Partisan Powers The power executives gain from controlling parties and candidate selection.

Informal Powers Unofficial influence derived from persuasion, patronage, custom, or public standing.

Vote of No Confidence A legislative vote withdrawing support from a government in a parliamentary system.

Proportional Representation An electoral system in which parties receive seats in proportion to their vote share.

Gerrymandering The drawing of district boundaries to produce a desired political outcome.

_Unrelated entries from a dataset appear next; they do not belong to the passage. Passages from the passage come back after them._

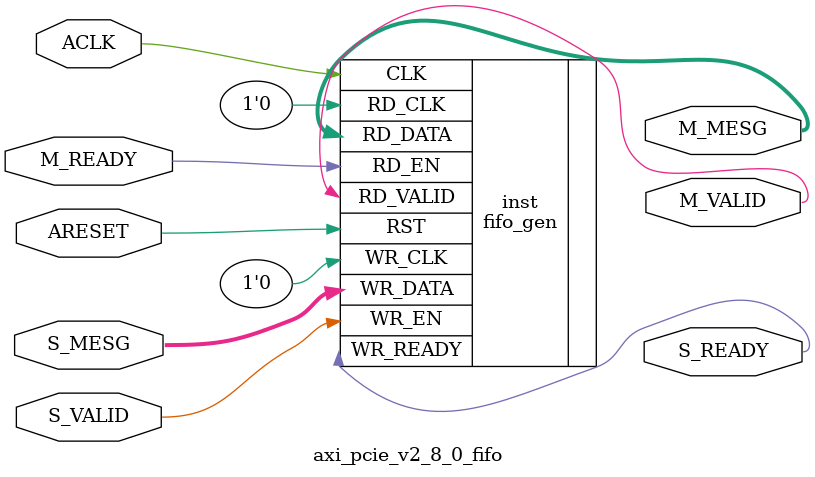
<source format=v>
`timescale 1ns/100ps


module axi_pcie_v2_8_0_fifo #
  (
   parameter         C_FAMILY          = "virtex7",
   parameter integer C_FIFO_DEPTH_LOG  = 5,      // FIFO depth = 2**C_FIFO_DEPTH_LOG
                                                 // Range = [5:9] when TYPE="lut",
                                                 // Range = [5:12] when TYPE="bram",
   parameter integer C_FIFO_WIDTH      = 64,     // Width of payload [1:512]
   parameter         C_FIFO_TYPE       = "lut"   // "lut" = LUT (SRL) based,
                                                 // "bram" = BRAM based
   )
  (
   // Global inputs
   input  wire                        ACLK,    // Clock
   input  wire                        ARESET,  // Reset
   // Slave  Port
   input  wire [C_FIFO_WIDTH-1:0]     S_MESG,  // Payload (may be any set of channel signals)
   input  wire                        S_VALID, // FIFO push
   output wire                        S_READY, // FIFO not full
   // Master  Port
   output wire [C_FIFO_WIDTH-1:0]     M_MESG,  // Payload
   output wire                        M_VALID, // FIFO not empty
   input  wire                        M_READY  // FIFO pop
   );

   fifo_gen #(
     .C_FAMILY(C_FAMILY),
     .C_COMMON_CLOCK(1),
     .C_FIFO_DEPTH_LOG(C_FIFO_DEPTH_LOG),
     .C_FIFO_WIDTH(C_FIFO_WIDTH),
     .C_FIFO_TYPE(C_FIFO_TYPE))
   inst (
     .CLK(ACLK),
     .RST(ARESET),
     .WR_CLK(1'b0),
     .WR_EN(S_VALID),
     .WR_READY(S_READY),
     .WR_DATA(S_MESG),
     .RD_CLK(1'b0),
     .RD_EN(M_READY),
     .RD_VALID(M_VALID),
     .RD_DATA(M_MESG));

endmodule

</source>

Malapportionment Unequal representation caused by districts or regions having very different numbers of people per representative.

Overhang Seats Extra seats retained by a party in mixed-member systems when it wins more district seats than its party-vote share would normally entitle it to.

Final Reminders

Last-Minute Rules

  • Definitions should be short, precise, and complete.
  • When in doubt, define the term and then contrast it with the closest similar concept.
  • Use country examples only if you remember them confidently.
  • If you blank on a definition, write the broad category first, then the distinguishing feature.
  • For fill-in-the-blank, think in exact textbook/course language, not just general meaning.